Expression tree of () => personInstance.FirstName (the diagram is made using draw.io)

Now we can use the above information to implement PrintProperty3 method.

static void PrintProperty3(Expression<Func<string>> propertyExpression)
{
    var memberExpression = propertyExpression.Body as MemberExpression;
    var implicitMemberExpression = memberExpression.Expression as MemberExpression;
    var objectName = implicitMemberExpression.Member.Name;
    var constantExpression = implicitMemberExpression.Expression as ConstantExpression;
    var owner = constantExpression.Value;

    var obj = owner.GetType().GetField(objectName).GetValue(owner);
    var property = memberExpression.Member as PropertyInfo;

    Console.WriteLine($"{property.Name}: {property.GetValue(obj)}");
}

// ... inside the main method
PrintProperty3(() => personInstance.FirstName);

In this approach, the method body is longer compared to the ones in previous approaches. However, when it comes to using it, passing the property is more straightforward. We can feel that we’re actually passing a property. In this case if we decide to rename FirstName property to Name we will get a compilation error. This approach is not completely safe though, we can pass () => “Hello” as the parameter! But at least we’re not relying on strings to specify properties. I personally prefer not to use nameof expression unless there is no better choice.

We just learned a new technique to specify properties. In the next part I’ll explain how this technique can be used in WPF/Xamarin.Forms applications. If you don’t know or care about WPF or Xamarin.Forms you can skip this part.

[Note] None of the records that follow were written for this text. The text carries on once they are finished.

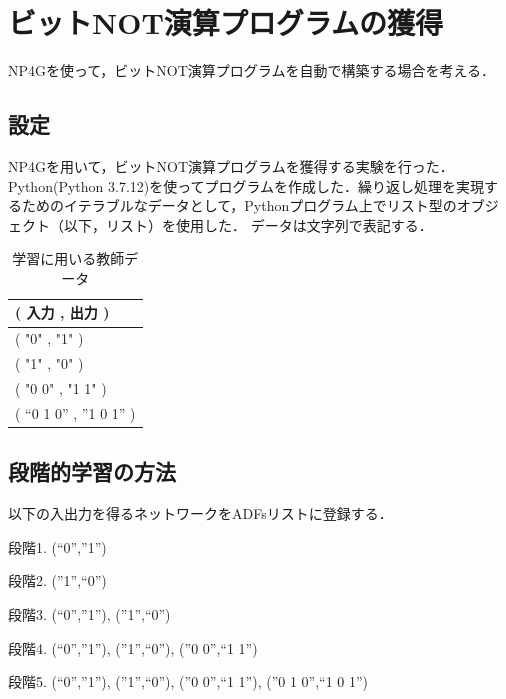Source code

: \documentclass[exploratorypaper]{jsaiart} %
\begin{document}
\section{ビットNOT演算プログラムの獲得}
NP4Gを使って，ビットNOT演算プログラムを自動で構築する場合を考える．

\subsection{設定}
NP4Gを用いて，ビットNOT演算プログラムを獲得する実験を行った．
Python(Python 3.7.12)を使ってプログラムを作成した．繰り返し処理を実現するためのイテラブルなデータとして，Pythonプログラム上でリスト型のオブジェクト（以下，リスト）を使用した．
データは文字列で表記する．

\begin{table}[htbp]
\centering
\caption{学習に用いる教師データ}
\label{tbl:result}
\begin{tabular}{l}
    \hline
     ( 入力 , 出力 ) \\
    \hline \hline
    ( "0" , "1" ) \\
    ( "1" , "0" ) \\
    ( "0 0" , "1 1" ) \\
    ( “0 1 0” , ”1 0 1” ) \\
    \hline
\end{tabular}
\end{table}

\subsection{段階的学習の方法}
以下の入出力を得るネットワークをADFsリストに登録する．






段階1. (“0”,”1”)

段階2. (”1”,“0”)

段階3. (“0”,”1”), (”1”,“0”)

段階4. (“0”,”1”), (”1”,“0”), (”0 0”,“1 1”)

段階5. (“0”,”1”), (”1”,“0”), (”0 0”,“1 1”), (”0 1 0”,“1 0 1”)
\end{document}
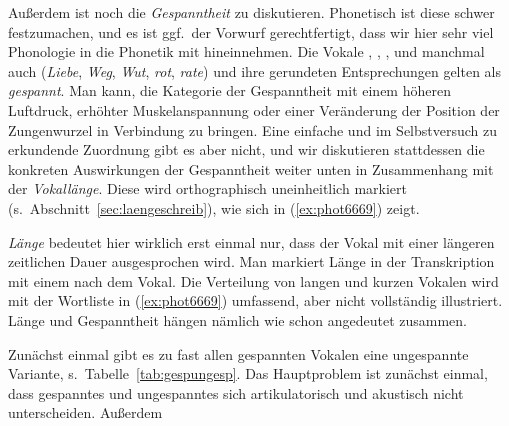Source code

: Außerdem ist noch die \textit{Gespanntheit} zu diskutieren.
Phonetisch ist diese schwer festzumachen, und es ist ggf.\ der Vorwurf gerechtfertigt, dass wir hier sehr viel Phonologie in die Phonetik mit hineinnehmen.
Die Vokale \textipa{[i]}, \textipa{[e]}, \textipa{[u]}, \textipa{[o]} und manchmal auch \textipa{[a]} (\textit{Liebe}, \textit{Weg}, \textit{Wut}, \textit{rot}, \textit{rate}) und ihre gerundeten Entsprechungen gelten als \textit{gespannt}.
Man kann, die Kategorie der Gespanntheit mit einem höheren Luftdruck, erhöhter Muskelanspannung oder einer Veränderung der Position der Zungenwurzel in Verbindung zu bringen.
Eine einfache und im Selbstversuch zu erkundende Zuordnung gibt es aber nicht, und wir diskutieren stattdessen die konkreten Auswirkungen der Gespanntheit weiter unten in Zusammenhang mit der \textit{Vokallänge}.
Diese wird orthographisch uneinheitlich markiert (s.\ Abschnitt~\ref{sec:laengeschreib}), wie sich in (\ref{ex:phot6669}) zeigt.

\begin{exe}
  \ex\label{ex:phot6669}
  \begin{xlist}
  \end{xlist}
\end{exe}

\textit{Länge} bedeutet hier wirklich erst einmal nur, dass der Vokal mit einer längeren zeitlichen Dauer ausgesprochen wird.
Man markiert Länge in der Transkription mit einem \textipa{[:]} nach dem Vokal.
Die Verteilung von langen und kurzen Vokalen wird mit der Wortliste in (\ref{ex:phot6669}) umfassend, aber nicht vollständig illustriert.
Länge und Gespanntheit hängen nämlich wie schon angedeutet zusammen.

Zunächst einmal gibt es zu fast allen gespannten Vokalen eine ungespannte Variante, s.\ Tabelle~\ref{tab:gespungesp}.
Das Hauptproblem ist zunächst einmal, dass gespanntes und ungespanntes \textipa{[a]} sich artikulatorisch und akustisch nicht unterscheiden.
Außerdem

Applications in WPF/Xamarin.Forms

XAML-based technologies in C# like WPF or Xamarin.Forms, provide an ICommand interface to implement command design pattern. It is common among developers to use a single DelegateCommand -or RelayCommand– class to create new commands instead of creating a new class and implementing ICommand for each new command. Let’s assume that you have a sign up form. There is a “I Agree to the Terms” checkbox that is bound to a bool property named Agreed in your view model. There is also a button that must be disabled if the checkbox is not checked. You create your command inside your view model this way:

// define SubmitCommand property inside the view model
DelegateCommand SubmitCommand { get; set; }

// ... inside the constructor
this.SubmitCommand = new DelegateCommand(this.Submit(), () => this.Agreed);

Obviously, the submit button on your form must be bound to SubmitCommand property. This way, even if you check the checkbox, you’ll notice that the button won’t be enabled. That’s because the button won’t automatically check your CanExecute command to see if it’s changed. If your CanExecute function depends on some of the properties in your view model, you should fire CanExecute event of DelegateCommand manually every time one of these properties is changed. It’s fine to add this.SubmitCommand.RaiseCanExecuteChanged() to the getter of Agreed property. But suppose that you have many commands that depend on Agreed property and also your SubmitCommand depends on some other properties. You’ll end up with ugly getters, and it would become a headache to manage their relations. However, you can take advantage of INotifyPropertyChanged interface and use the technique explained above to tell your commands to observe the properties. You can implement a method in your DelegateCommand class to watch for property changes. And then you can simply initialize your SubmitCommand this way:

this.SubmitCommand = new DelegateCommand(this.Submit(), () => this.Agreed);
this.SubmitCommand.ObservesProperty(() => this.Agreed);

And you’re done.

As a bonus, the Prism library has a nice implementation of DelegateCommand class with an ObservesProperty method. You can check it out on their github.